A Modern Day Butcher Shop
Meet Kate Kavanaugh & Josh Curtiss, the owners of Western Daughters Butcher Shoppe in LoHi
Portrait by Ashton Ray Hansen
Kate Kavanaugh was a 15-year vegetarian when she succumbed to the allure of an antelope burger. Offered up across the table by her then-date and now-partner, Josh Curtiss, that small bite inspired a large business and lifestyle change for the two.
With a background in soil biology and land-management systems and a life in Arizona with her meat-eating beau, she wondered, “Can what we eat be a byproduct of conservation?” The two met with local farmers and ranchers who were practicing regenerative agriculture to pick their brains about sustainable meat production. Inspired by what they learned, the pair applied for a butcher apprenticeship in New York’s Hudson Valley.
“It was supposed to be for two months, but we decided to stay longer and learn everything we could,” says Curtiss. The couple knew they wanted to continue in the trade and chose to settle in Denver for its proximity to the farming and ranching haven of Colorado’s eastern plains.
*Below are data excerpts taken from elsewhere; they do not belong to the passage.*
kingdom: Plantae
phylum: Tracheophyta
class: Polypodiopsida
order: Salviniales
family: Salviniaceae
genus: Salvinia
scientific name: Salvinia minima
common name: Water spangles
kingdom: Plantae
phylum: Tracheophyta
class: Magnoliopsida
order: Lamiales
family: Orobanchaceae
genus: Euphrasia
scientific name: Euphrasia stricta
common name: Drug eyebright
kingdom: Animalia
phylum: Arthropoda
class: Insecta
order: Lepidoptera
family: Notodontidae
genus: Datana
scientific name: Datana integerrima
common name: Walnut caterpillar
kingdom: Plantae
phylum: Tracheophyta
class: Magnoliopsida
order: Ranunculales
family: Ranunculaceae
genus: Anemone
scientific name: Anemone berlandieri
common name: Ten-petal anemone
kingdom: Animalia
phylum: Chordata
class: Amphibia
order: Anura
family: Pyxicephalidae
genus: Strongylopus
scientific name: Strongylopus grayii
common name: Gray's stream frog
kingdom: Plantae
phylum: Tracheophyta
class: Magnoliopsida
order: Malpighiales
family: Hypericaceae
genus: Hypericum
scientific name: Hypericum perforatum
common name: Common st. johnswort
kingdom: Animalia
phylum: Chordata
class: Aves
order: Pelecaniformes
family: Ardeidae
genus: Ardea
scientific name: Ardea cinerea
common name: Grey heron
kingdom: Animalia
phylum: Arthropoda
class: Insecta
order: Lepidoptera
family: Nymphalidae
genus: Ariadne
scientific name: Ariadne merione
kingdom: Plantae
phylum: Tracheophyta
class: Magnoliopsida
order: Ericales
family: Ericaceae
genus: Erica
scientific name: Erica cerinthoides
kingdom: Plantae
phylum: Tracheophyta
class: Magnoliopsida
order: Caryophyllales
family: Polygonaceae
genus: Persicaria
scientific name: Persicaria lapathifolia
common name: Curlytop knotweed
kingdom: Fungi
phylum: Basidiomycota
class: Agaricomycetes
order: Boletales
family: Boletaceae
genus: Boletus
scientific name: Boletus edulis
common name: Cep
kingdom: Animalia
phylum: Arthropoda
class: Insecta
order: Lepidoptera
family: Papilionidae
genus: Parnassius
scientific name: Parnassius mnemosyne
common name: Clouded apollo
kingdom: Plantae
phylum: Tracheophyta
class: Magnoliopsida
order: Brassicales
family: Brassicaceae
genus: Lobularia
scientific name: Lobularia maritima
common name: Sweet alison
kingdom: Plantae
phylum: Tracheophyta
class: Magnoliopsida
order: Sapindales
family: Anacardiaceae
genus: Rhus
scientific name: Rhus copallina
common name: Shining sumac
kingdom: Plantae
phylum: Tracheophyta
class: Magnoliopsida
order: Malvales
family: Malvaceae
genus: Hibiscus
In 2013 Kavanaugh and Curtiss opened Western Daughters Butcher Shoppe, a whole-animal butchery selling antibiotic- and hormone-free, pasture-raised, grass-fed meat from Colorado. It’s named in honor of Kavanaugh’s great-grandmother, who journeyed from Ireland to the American West, husband-less with five daughters.
The charming shop in Denver’s LoHi neighborhood reflects that pioneering spirit with a nostalgic feel, courtesy of the owners’ handiwork. “We were hoping to create a space that, when you walk in, seems like it has been there forever,” says Curtiss. The shop is stocked with minimally processed dry goods and products made in-house, including bone broth, sausages and deli meats.
“Having a connection to the landscape is so important,” Kavanaugh says. “We came into this because we wanted to heal landscapes. By promoting and producing local meat, we’re trying to deepen that connection and change the way you think about eating.”